Zubulake voiced that technology had advanced greatly for e-Discovery, but organizations have not made any great strides in information management. She believes as time goes on e-Discovery will become absorbed in information governance, though a need for e-Discovery experts will arise and require companies to bring in third-parties. Organizations will come to realize the importance of e-Discovery and start restructuring to include it. The government will be one of the main forces that drive e-Discovery adoption, especially when it comes to procuring information or evidence. State and federal governments will be among the first to have laws and procedures for using it. One of the biggest changes is that users will finally understand the power of search algorithms:
“Algorithms become an accepted search tool. Although keyword, concept, cluster, etc. searches will still play a role. For years, law enforcement, government, and Wall Street have used algorithms—the concept is not new and not without peril (significant market corrections were the result of algorithms gone wrong).

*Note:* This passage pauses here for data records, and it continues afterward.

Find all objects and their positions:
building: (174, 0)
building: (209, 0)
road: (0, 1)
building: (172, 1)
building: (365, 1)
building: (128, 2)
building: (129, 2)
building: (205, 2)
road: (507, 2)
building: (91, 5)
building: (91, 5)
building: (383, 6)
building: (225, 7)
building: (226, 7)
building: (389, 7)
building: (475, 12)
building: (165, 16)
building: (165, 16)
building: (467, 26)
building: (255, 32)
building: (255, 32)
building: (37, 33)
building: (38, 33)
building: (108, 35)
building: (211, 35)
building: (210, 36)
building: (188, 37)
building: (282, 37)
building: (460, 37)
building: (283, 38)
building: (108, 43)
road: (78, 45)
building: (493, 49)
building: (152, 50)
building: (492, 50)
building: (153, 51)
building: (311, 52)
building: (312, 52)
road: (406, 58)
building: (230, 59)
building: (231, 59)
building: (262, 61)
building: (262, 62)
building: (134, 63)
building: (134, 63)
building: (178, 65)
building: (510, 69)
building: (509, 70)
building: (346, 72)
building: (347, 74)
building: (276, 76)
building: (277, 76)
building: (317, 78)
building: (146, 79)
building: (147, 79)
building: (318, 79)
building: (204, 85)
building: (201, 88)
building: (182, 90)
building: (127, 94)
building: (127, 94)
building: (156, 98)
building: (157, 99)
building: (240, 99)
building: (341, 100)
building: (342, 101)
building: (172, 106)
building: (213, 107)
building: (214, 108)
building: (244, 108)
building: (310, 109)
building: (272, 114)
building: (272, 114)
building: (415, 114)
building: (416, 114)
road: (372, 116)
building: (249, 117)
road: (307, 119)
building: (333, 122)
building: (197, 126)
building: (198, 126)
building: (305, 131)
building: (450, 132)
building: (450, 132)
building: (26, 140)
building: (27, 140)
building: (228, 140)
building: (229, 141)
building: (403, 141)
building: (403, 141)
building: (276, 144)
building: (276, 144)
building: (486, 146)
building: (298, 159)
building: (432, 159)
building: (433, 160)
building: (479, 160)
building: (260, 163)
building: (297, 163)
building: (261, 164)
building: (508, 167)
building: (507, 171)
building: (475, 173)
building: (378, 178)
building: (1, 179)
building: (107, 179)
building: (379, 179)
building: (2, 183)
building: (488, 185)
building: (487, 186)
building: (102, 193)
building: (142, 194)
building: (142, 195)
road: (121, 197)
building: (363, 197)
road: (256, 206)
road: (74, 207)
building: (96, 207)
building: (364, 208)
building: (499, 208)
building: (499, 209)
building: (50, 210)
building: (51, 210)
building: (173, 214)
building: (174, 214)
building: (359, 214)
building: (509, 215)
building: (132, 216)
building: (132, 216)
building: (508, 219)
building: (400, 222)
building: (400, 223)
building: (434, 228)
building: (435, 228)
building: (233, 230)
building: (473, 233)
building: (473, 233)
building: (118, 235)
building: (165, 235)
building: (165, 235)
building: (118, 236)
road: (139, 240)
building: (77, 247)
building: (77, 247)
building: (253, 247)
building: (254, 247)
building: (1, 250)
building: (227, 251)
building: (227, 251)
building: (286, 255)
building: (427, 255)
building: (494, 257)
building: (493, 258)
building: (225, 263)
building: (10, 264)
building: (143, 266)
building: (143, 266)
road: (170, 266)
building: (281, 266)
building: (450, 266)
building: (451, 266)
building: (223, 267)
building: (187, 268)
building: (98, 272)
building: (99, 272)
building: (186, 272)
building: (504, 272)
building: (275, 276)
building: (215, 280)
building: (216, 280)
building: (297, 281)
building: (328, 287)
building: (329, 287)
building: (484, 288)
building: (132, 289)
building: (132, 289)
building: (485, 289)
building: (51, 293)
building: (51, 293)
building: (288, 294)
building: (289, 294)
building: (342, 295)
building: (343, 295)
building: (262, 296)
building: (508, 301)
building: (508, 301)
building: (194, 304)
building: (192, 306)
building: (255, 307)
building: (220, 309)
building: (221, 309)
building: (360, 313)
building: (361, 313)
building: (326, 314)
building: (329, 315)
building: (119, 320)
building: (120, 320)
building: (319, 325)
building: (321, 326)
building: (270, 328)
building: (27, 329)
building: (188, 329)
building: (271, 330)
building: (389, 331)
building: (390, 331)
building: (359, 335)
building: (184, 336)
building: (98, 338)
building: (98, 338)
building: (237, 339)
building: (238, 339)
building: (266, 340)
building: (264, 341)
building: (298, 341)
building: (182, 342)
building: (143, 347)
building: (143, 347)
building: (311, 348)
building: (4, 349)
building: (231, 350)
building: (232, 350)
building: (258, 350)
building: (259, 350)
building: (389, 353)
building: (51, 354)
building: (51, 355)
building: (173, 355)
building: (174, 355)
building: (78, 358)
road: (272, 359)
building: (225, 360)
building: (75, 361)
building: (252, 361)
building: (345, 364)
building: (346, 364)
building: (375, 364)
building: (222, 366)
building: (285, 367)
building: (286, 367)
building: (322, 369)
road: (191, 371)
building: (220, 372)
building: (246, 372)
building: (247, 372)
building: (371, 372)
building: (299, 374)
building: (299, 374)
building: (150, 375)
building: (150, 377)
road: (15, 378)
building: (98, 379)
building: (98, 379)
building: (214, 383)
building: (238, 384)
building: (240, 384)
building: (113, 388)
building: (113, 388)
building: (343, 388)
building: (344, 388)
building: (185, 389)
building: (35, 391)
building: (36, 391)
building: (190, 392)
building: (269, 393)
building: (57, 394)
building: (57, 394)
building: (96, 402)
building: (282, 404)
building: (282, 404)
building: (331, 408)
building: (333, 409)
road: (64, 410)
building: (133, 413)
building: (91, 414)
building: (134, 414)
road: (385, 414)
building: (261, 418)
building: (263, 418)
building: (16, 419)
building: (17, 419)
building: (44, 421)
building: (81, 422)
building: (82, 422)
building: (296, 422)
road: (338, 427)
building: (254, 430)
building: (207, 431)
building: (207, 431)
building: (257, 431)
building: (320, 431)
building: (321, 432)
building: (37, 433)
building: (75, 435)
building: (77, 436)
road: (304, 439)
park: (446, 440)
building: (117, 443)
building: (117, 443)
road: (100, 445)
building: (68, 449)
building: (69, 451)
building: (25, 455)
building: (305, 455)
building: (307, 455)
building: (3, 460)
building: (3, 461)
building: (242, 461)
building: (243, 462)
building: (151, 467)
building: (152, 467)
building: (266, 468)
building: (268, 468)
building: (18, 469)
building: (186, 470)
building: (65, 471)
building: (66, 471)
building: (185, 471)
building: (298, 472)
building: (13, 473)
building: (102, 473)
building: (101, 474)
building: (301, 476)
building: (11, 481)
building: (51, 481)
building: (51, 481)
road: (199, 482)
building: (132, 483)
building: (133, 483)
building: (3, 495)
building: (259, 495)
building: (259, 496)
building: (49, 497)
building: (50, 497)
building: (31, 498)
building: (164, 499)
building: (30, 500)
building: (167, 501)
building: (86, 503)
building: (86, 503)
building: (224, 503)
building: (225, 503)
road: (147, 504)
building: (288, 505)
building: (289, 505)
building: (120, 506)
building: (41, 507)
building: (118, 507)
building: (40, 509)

Parties confronted with volumes of data and limited resources will have no choice but to agree to computer assistance. However, negative perceptions and concerns about algorithms will only change when there is a case where the parties initiate and voluntarily agree to their use.”
Will 2013 be the year e-Discovery is magically accepted without question? The technology will continue to advance and newer, “younger” organizations will be quick to adopt, but moving established organizations (like the government) is going to be pushing a boulder up hill. People like Zubulake are taking a hammer and finding the boulder’s weak point, then carrying the pieces up hill.